Encouraging participation

Several methodologies are used in the curriculum to encourage participation and to give participants the opportunity to get to engage with different group members. This includes pair or small group discussion, role plays, or whole group discussions

Pair Work

Both pair work and group work are suitable for tasks that require reflection and discussion. Pair work involves pairing the participants with each other and giving them a task to work on and complete jointly.

This method fosters dialogue, collaboration, cooperation, and enhances communication skills.
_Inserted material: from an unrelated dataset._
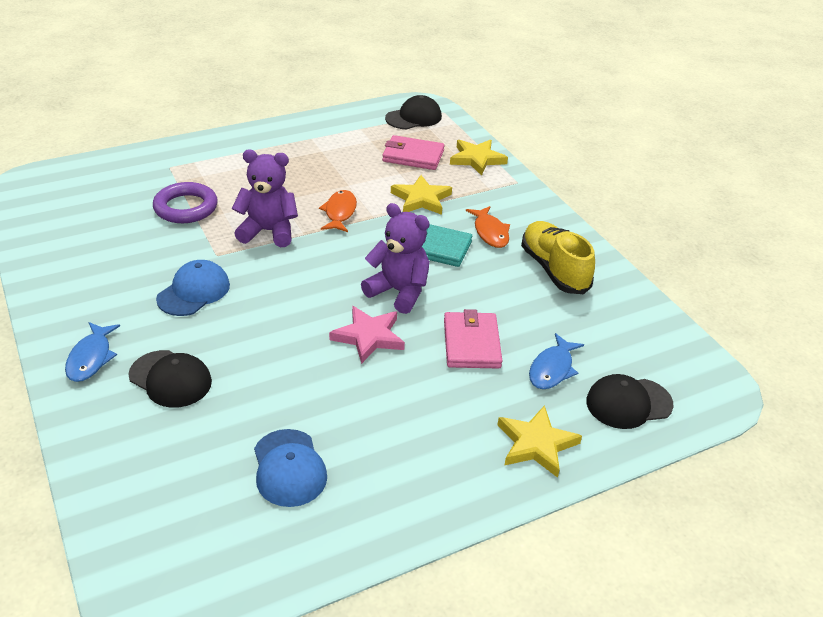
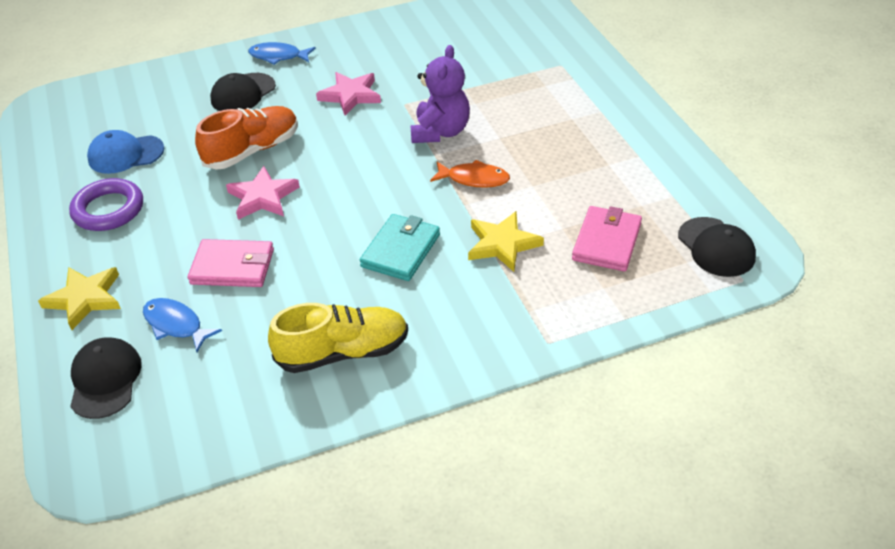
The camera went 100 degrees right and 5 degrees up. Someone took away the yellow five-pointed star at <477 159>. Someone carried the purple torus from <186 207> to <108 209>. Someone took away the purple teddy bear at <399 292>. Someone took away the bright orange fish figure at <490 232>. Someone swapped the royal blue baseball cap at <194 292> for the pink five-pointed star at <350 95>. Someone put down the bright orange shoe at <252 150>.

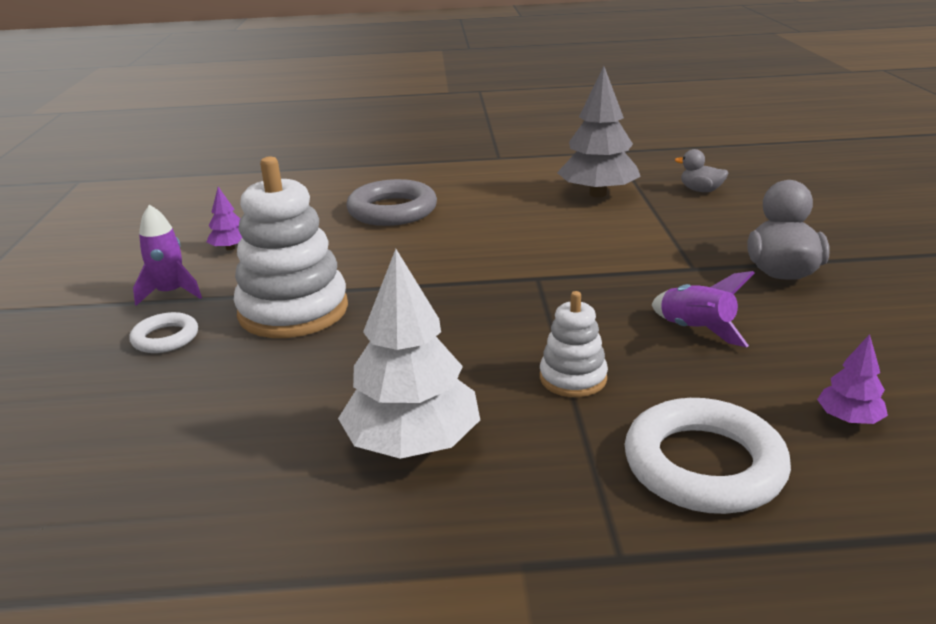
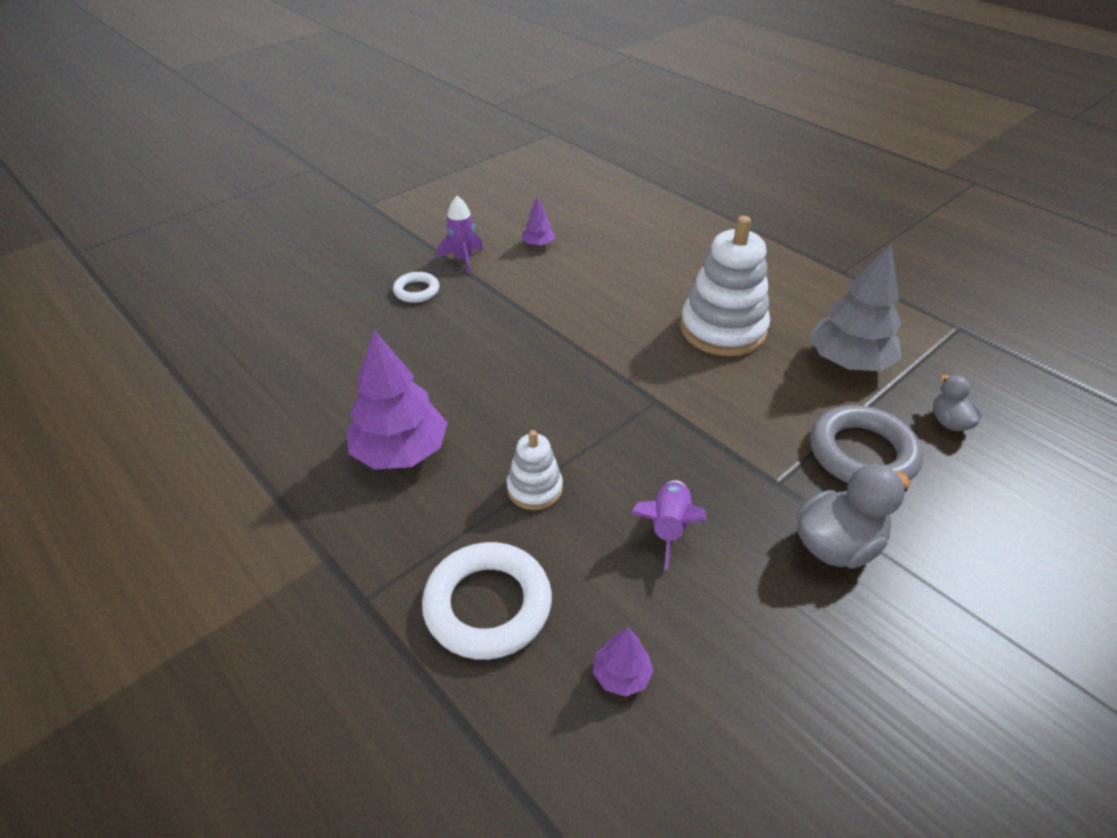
The camera went 50 degrees right and 15 degrees up. Someone carried the snow-white ring stacker from <293 311> to <723 329>. Someone carried the ash-grey torus from <392 210> to <862 453>. Someone repainted the snow-white fir tree at <413 443>, which became the purple fir tree at <400 452>.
It changes the energy of the session and is an opportunity to get to know other group members better. 

Steps in conducting pair work

  1. The facilitator explains the task and demonstrates or gives an example of expected output.

  2. The facilitator asks the participants to count to 3-4 one by one – depending on the size of the whole group- in order to form pairs

  3. Once the pairs are formed, the facilitator gives them a minute to assign roles. 

  4. The facilitators give the pairs a clear time limit. 

  5. The facilitator walks around the room and ensures the pairs are actively working on their tasks, and that no participants are marginalised in the process.

  6. The facilitator asks the pairs to present their points, one by one.The pairs should not repeat points that were already made by previous pairs.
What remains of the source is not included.